Quellenauszug =
Die österreichischen Wurzeln der Liturgiereform
Am 25. Mai 1922, dem Fest Christi Himmelfahrt, feierte der Augustiner-Chorherr Pius Parsch (1884–1954) in Klosterneuburg bei Wien die erste damals sogenannte "liturgische Messe", bei der die Gemeinde Messtexte in deutscher Übersetzung verwendete. Parschs Ziel war es, den Gläubigen die Liturgie zu erschließen und sie vor allem wieder aktiv daran teilnehmen zu lassen. Der Gedanke der tätigen Teilnahme des Volkes am kirchlichen Gottesdienst war 1903 von Papst Pius X. in seinem Motu proprio über die Erneuerung der Kirchenmusik "Tra le sollecitudini" formuliert worden; bald entwickelte er sich zum Programm der erwachenden Liturgischen Bewegung.
"Die Soldaten verstanden von der Messe nichts"
Parsch erhielt seine Anregungen jedoch vor allem aus der praktischen Seelsorgearbeit, wie er rückblickend in seinem Buch "Volksliturgie" (1940) schildert. Im Ersten Weltkrieg war er Feldseelsorger. Da empfand er es "als einen Mangel, daß die Soldaten von der Messe nichts verstanden". Die Messe wurde in lateinischer Sprache gehalten, noch dazu oft als sogenannte "stille Messe" (missa lecta), bei der der Priester die Messtexte nur leise sprach. Die Gemeinde kam dabei nicht vor. Ihren Part von dialogischen Akklamationen wie zum Beispiel "Dominus vobiscum" (Der Herr sei mit euch) – "Et cum spiritu tuo" (Und mit deinem Geiste) übernahm die Gemeinde nicht selbst, sondern stellvertretend ein Ministrant (im Hochamt: der Chor). Die anwesenden Gläubigen waren nicht an der Messfeier beteiligt, sondern saßen lediglich im selben Raum und gingen eigenen Beschäftigungen nach: in einem Volksmessbuch mitlesen, stilles Gebet, oder Lektüre einer Messandacht, die das Messgeschehen in Gebetsform kommentierte und meditierte. Oft fand während der stillen Messe des Priesters eine davon völlig losgelöste Volksandacht statt, meist Rosenkranzgebet oder eine Singmesse (bei der ein Lied ans andere gereiht und nur während des Hochgebets eine kurze Stille gehalten wurde). Es gab auch schon laut im Wechsel mit einem Vorbeter gesprochene Messandachten, die sogar an einigen Stellen Paraphrasen oder Übersetzungen der Messtexte brachten. Diese waren laut Parsch allerdings beim Volk nicht sehr beliebt. Zudem achtete man nicht auf zeitliche Synchronität; es konnte leicht passieren, dass die Gemeinde noch beim Gloria war, während der Priester bereits leise das Evangelium las.

[Erfasste Daten]
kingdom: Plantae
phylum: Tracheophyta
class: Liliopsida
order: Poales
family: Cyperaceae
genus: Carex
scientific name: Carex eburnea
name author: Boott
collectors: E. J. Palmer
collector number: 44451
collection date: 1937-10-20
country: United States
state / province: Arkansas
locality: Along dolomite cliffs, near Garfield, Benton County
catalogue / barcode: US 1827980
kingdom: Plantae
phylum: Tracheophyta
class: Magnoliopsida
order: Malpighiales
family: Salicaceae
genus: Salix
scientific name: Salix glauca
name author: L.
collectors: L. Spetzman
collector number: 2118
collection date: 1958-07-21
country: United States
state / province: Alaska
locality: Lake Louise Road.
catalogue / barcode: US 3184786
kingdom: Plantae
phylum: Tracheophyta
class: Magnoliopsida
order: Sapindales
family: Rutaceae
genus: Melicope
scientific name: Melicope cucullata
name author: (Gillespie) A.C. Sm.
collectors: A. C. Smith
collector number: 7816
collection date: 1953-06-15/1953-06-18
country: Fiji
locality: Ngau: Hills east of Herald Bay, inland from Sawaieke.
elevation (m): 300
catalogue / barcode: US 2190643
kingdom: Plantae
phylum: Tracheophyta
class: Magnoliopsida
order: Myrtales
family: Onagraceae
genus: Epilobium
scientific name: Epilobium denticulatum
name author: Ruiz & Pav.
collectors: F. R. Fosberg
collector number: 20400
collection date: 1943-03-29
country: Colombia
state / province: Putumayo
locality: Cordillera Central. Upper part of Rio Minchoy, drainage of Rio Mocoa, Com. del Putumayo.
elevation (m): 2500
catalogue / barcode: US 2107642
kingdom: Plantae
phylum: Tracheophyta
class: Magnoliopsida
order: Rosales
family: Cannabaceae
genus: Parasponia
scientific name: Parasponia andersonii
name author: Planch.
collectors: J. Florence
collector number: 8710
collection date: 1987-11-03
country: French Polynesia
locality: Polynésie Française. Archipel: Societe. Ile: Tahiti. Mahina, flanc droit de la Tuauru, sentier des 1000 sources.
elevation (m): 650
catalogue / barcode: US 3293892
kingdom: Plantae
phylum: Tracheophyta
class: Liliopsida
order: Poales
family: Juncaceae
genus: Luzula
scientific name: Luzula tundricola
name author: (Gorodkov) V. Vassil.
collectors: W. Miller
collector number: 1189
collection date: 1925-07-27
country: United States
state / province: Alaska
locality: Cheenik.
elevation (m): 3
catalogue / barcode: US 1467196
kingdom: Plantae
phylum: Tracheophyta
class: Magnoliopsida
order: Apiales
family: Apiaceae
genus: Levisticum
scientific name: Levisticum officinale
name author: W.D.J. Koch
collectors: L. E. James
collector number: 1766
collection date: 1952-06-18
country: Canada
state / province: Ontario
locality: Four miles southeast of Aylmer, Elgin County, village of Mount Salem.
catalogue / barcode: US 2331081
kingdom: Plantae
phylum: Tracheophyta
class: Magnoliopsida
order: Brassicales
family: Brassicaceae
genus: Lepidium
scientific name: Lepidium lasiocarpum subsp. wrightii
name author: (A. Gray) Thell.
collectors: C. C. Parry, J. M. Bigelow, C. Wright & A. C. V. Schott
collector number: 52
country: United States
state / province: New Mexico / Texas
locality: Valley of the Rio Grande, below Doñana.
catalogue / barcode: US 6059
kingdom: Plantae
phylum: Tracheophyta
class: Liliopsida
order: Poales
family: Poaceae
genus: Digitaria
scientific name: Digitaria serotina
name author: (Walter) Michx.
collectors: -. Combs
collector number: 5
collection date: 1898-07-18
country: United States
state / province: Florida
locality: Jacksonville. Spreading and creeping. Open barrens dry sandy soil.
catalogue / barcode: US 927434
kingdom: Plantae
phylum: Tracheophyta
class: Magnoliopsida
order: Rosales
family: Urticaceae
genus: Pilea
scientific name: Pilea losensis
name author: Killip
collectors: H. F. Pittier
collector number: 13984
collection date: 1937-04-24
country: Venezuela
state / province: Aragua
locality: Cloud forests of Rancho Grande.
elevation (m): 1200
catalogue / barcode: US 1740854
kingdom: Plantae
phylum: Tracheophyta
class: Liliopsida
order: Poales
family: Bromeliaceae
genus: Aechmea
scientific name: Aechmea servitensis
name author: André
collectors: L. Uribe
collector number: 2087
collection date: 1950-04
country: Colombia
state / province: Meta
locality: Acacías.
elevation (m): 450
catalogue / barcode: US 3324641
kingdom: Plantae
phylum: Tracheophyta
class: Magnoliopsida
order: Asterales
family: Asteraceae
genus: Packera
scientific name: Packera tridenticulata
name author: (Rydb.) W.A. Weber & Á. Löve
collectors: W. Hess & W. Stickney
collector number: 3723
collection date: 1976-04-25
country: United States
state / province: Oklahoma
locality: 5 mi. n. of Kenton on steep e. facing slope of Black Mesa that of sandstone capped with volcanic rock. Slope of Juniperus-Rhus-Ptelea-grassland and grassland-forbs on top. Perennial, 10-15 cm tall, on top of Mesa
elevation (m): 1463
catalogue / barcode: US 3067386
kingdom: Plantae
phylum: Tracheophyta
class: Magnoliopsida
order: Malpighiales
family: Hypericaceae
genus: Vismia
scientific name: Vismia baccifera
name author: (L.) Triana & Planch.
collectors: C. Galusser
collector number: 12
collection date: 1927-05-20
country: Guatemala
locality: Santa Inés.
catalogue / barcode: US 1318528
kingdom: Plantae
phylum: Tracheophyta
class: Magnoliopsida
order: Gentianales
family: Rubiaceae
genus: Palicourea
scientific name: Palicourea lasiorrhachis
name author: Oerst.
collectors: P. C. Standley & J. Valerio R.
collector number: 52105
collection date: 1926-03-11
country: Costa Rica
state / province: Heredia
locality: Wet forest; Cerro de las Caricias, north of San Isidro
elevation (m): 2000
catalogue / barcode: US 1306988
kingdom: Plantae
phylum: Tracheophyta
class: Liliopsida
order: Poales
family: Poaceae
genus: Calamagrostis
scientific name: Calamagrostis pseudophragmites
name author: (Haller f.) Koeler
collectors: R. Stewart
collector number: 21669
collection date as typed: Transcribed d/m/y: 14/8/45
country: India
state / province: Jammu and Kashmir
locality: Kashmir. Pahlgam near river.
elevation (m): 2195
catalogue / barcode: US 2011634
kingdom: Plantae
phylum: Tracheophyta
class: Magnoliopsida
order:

Die Aufgabe = Schreiben Sie aus dem Text über die Liturgiereform wortgetreu den Abschnitt ab, der mit den Worten „Die österreichischen Wurzeln“ einsetzt und mit „erwachenden Liturgischen Bewegung.“ schließt.

Erledigte Aufgabe =
Die österreichischen Wurzeln der Liturgiereform
Am 25. Mai 1922, dem Fest Christi Himmelfahrt, feierte der Augustiner-Chorherr Pius Parsch (1884–1954) in Klosterneuburg bei Wien die erste damals sogenannte "liturgische Messe", bei der die Gemeinde Messtexte in deutscher Übersetzung verwendete. Parschs Ziel war es, den Gläubigen die Liturgie zu erschließen und sie vor allem wieder aktiv daran teilnehmen zu lassen. Der Gedanke der tätigen Teilnahme des Volkes am kirchlichen Gottesdienst war 1903 von Papst Pius X. in seinem Motu proprio über die Erneuerung der Kirchenmusik "Tra le sollecitudini" formuliert worden; bald entwickelte er sich zum Programm der erwachenden Liturgischen Bewegung.